Black-led Nonprofits Threatened: Increased Demands, Insufficient Resources New Report on Lifeline to Vulnerable Communities

Oakland, Calif. – As demands increase on Black-led nonprofit organizations to provide vital help to low-and-moderate-income communities, the resources and capabilities of those organizations have not kept pace.

That is the conclusion of a new report released by the Bay Area Black United Fund (BABUF), which develops strategies for uplifting and empowering Black communities throughout the Bay Area. According to BABUF, the report is especially important to the Bay Area because the nonprofit sector plays such a large role in the region’s economy.

The report, Black-Led Organizations in the Bay Area: From Crisis to Change, highlights the precarious state of many Black-led organizations (registered nonprofit organizations with Black staff and/or Board leadership) in the Bay Area, and proposes concrete solutions for sustaining these critical institutions.

“In the aftermath of the Great Recession of 2008, Black families lost nearly 54% of their wealth, manifested by the loss of homes, jobs and consequences to entire neighborhoods,” said Duane Poe, President and Chief Executive Officer (CEO) of the Bay Area Black United Fund. “We must take action now to ensure that vital services to the Bay Area’s low-and-moderate-income communities are preserved by strengthening the nonprofit organizations that address the needs of these communities.”

The report – based on an online survey to which 71 Bay Area organizations responded and two focus groups of 20 nonprofit executives – identifies challenges similar to those of many nonprofits in many locations: limited financial resources, small staff, inadequate planning and marketing, and only basic program evaluation.
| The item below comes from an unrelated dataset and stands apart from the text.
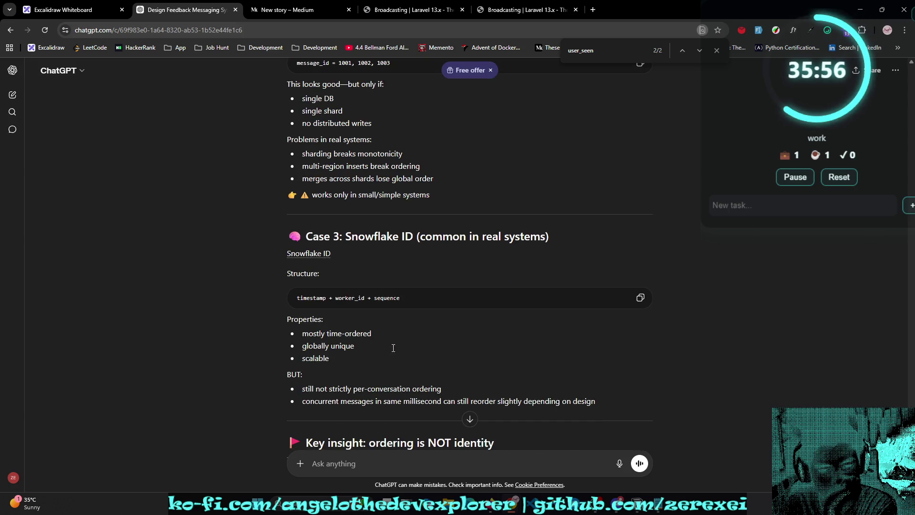
pyautogui.scroll(-1, 392, 352)
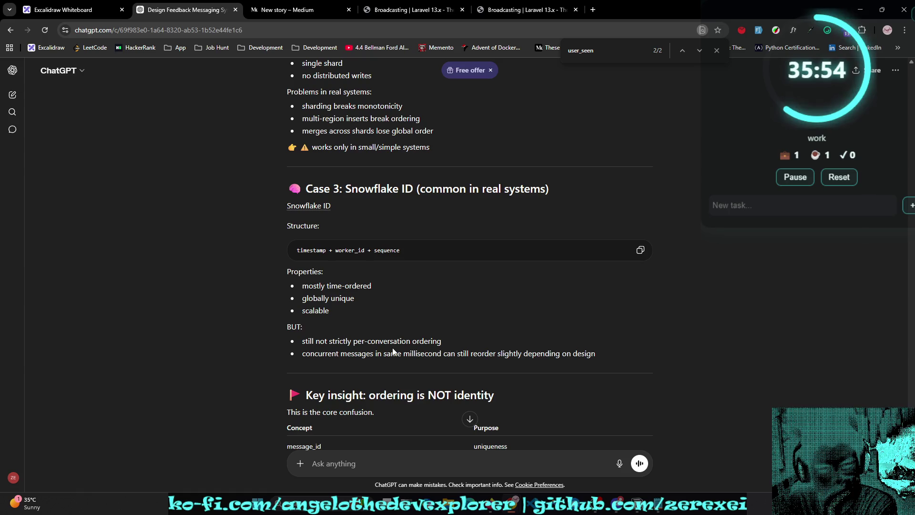
pyautogui.scroll(-8, 393, 350)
Unique, though, is the report’s recommendation that the solution for Black-led nonprofits is a multi-year, collective effort organized by the Bay Area Black United Fund to provide access to increased resources, advice, coaching, training, and succession planning for nonprofit leaders.

“The way this is going to change, the way nonprofit organizations serving vulnerable communities will become more sustainable,” said East Bay Community Foundation President & CEO James W. Head, a member of the BABUF working group that managed the study, “is through these very organizations working together, not separately, in a concentrated, funded, collective effort. The effort must provide new tools and resources, as well as increased efficiency by sharing common administrative and support services, such as office space, financial accounting, and other functions.”

At the same time, Bay Area Black-led organizations tend to be mature, anchor institutions serving the most vulnerable populations with committed and passionate leaders and Boards.
“The role and need of Black-led organizations is inescapable. Historically, Black-led organizations and leaders, closest to communities, have ensured that communities most impacted by inequities had a voice in defining solutions, developing policies and changing unjust institutional practices” said Sandra Davis, Program Manager for The California Endowment. “Today, Black children are disproportionately disciplined and pushed out of schools, racially profiled, unemployed, locked up and killed. Inequities are as stark as ever. California’s future is tied to the life course of these children, and the Black-led institutions with the deepest credibility to serve, advocate and organize in these communities.”

According to the report, 32% of the leaders responding to the survey have been at the helm of their organizations for more than 10 years and 63% are contemplating an exit within the next five years. A critical issue is the lack of a leadership pipeline to fill these future gaps.

Leaders of Black-led organizations cited the three most critical resources needed for success: additional revenue to support growth; best-in-class organizational systems and training; and leadership development for Boards and staff.

This report helps make the case for longer-term, strategic and culturally appropriate investments in building the capacity of BLOs in the Bay Area. A comprehensive field-building model is paramount to move Bay Area BLO’s from crisis to change. A field-building model should include strategies to stabilize, grow and sustain these important organizations through: multi-year core support; assistance creating and building social enterprises and reserves; technology upgrades; learning and networking opportunities; and, mentoring and leadership development pipelines.

The research was supported by grants from The California Endowment, The Kapor Center for Social Impact, The San Francisco Foundation and The Y&H Soda Foundation and led by a working group that also included representatives of the Bay Area Black United Fund, The Brotherhood of Elders and The East Bay Community Foundation.

The Bay Area Black United Fund (BABUF; www.babuf.org) is a nonprofit regional intermediary located in Oakland, California. After 35 years, BABUF remains a conduit of transformational change and community impact and has a renewed purpose and strategies for uplifting and elevating Black communities. BABUF is a bridge between community-based organizations and donors aimed at increasing support for and strengths of organizations serving vulnerable communities.